Damit erst gar keine Fehler auftreten, hat die Profibus-Nutzerorganisation hilfreiche Montage- und Inbetriebnahmerichtlinen zusammengestellt. Für die praktische Umsetzung werden Schulungen angeboten.

Nachgefragt: „Der Bus ist nicht tot zu kriegen“

In aufwendigen Härtetests wurde Profibus PA auf seine Zuverlässigkeit geprüft und begutachtet. Selbst ausgemachte Experten versetzten die Ergebnisse in Erstaunen. Im Interview berichtet Sven Seintsch, Leiter des durchführenden Prüflabors BIS Prozesstechnik im Industriepark Höchst über seine Erfahrungen.

Herr Seintsch, waren Sie selbst von der Stabilität des Feldbusses überrascht?

Sven Seintsch (Archiv: Vogel Business Media)

Seintsch: Überrascht hat mich vor allem, wie weit der Bus über die vorgegebenen Grenzwerte hinaus ohne Störung betrieben werden kann. Der Abstand zwischen den theoretischen Grenzwerten und dem tatsächlichen Geräteausfall ist so groß, dass der Bus enorm viele Störungen toleriert.

Spiegeln die Ergebnisse des Laborversuchs wirklich die Realität wieder?

Seintsch: Wir haben insgesamt 200 Feldbusstränge in verschiedenen Anlagen im Industriepark Höchst mit den neuen Diagnose-Werkzeugen überprüft. Der Großteil der Installationen schnitt dabei sehr gut ab. Der Bus lief sehr stabil. Und die Feldbusnetzwerke werden weiter an Stabilität gewinnen. Denn mit den Diagnose-Modulen finden wir sogar die Feldgeräte, die durch einen Konstruktionsfehler den Feldbus unnötig belasten. Solche Fehler lassen sich durch Rauschen und Jitter erkennen. Bei einer anderen Anlage beo-bachteten wir ein durch ein Gerät verursachtes hohes Rauschen auf dem Feldbus und einen Jitter weit über dem Grenzwert.

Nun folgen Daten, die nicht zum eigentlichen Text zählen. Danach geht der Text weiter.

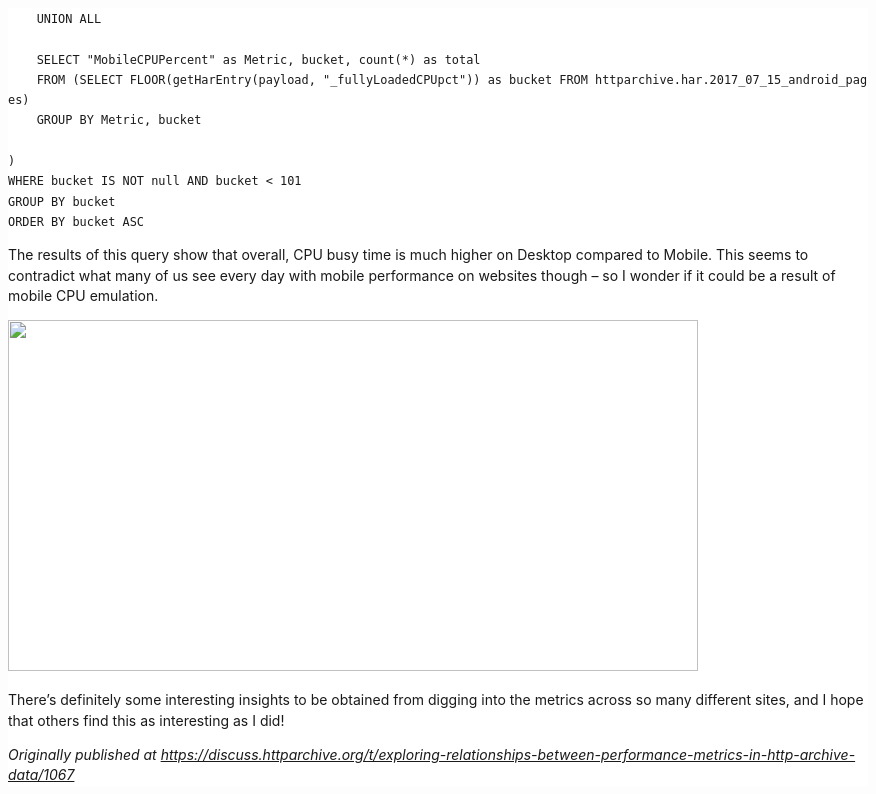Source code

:         UNION ALL
    
        SELECT "MobileCPUPercent" as Metric, bucket, count(*) as total
        FROM (SELECT FLOOR(getHarEntry(payload, "_fullyLoadedCPUpct")) as bucket FROM httparchive.har.2017_07_15_android_pages)
        GROUP BY Metric, bucket
    
    )
    WHERE bucket IS NOT null AND bucket < 101
    GROUP BY bucket
    ORDER BY bucket ASC
    

The results of this query show that overall, CPU busy time is much higher on Desktop compared to Mobile. This seems to contradict what many of us see every day with mobile performance on websites though &#8211; so I wonder if it could be a result of mobile CPU emulation.

<img src="http://paulcalvano.com/wp-content/uploads/2018/03/desktop_vs_mobile_cpu_time.jpg" alt="" width="690" height="351" class="alignnone size-full wp-image-297" srcset="http://paulcalvano.com/wp-content/uploads/2018/03/desktop_vs_mobile_cpu_time.jpg 690w, http://paulcalvano.com/wp-content/uploads/2018/03/desktop_vs_mobile_cpu_time-300x153.jpg 300w" sizes="(max-width: 690px) 100vw, 690px" /> 

There’s definitely some interesting insights to be obtained from digging into the metrics across so many different sites, and I hope that others find this as interesting as I did!

_Originally published at <https://discuss.httparchive.org/t/exploring-relationships-between-performance-metrics-in-http-archive-data/1067>_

Der Bus lief trotzdem.

Es liegt also eher an den Geräten als am Feldbus selbst, wenn die Kommunikation nicht stabil läuft?

Seintsch: Ja, mit den Diagnose-Modulen haben wir schon etliche Gerätefehler aufgespürt, die den Feldbus störanfällig machen. Zum Glück fallen viele dieser Fehler schon in der Typprüfung der Geräte auf, also bevor sie in den Anlagen zum Einsatz kommen. Der Bus selbst ist bei einer einwandfreien Installation fast nicht tot zu kriegen.

Welche Fehler werden bei der Installation häufig gemacht?

Seintsch: Ungeeignete Kabel bereiten viele Probleme. Sehr beliebt ist auch die falsche Zahl von Busabschlusswiderständen. Auch bei der Schirmung und bei der Kabelverlegung werden immer wieder grundlegende Regeln nicht eingehalten.

Was würden Sie den Anwendern beim Bau einer Feldbusanlage raten?

Seintsch: Ich halte es für sehr sinnvoll, den Feldbus bei der Erstinbetriebnahme, Erweiterungen bzw. Veränderungen mit Diagnosetools zu überwachen. So lassen sich Fehler rasch erkennen und beseitigen, und der Zustand der Anlage ist dokumentiert. Und, die Diagnose des Physical Layers vereinfacht und beschleunigt die Inbetriebnahme und spart damit einiges an Kosten.

Die Autorin arbeitet als freie Fachjournalistin.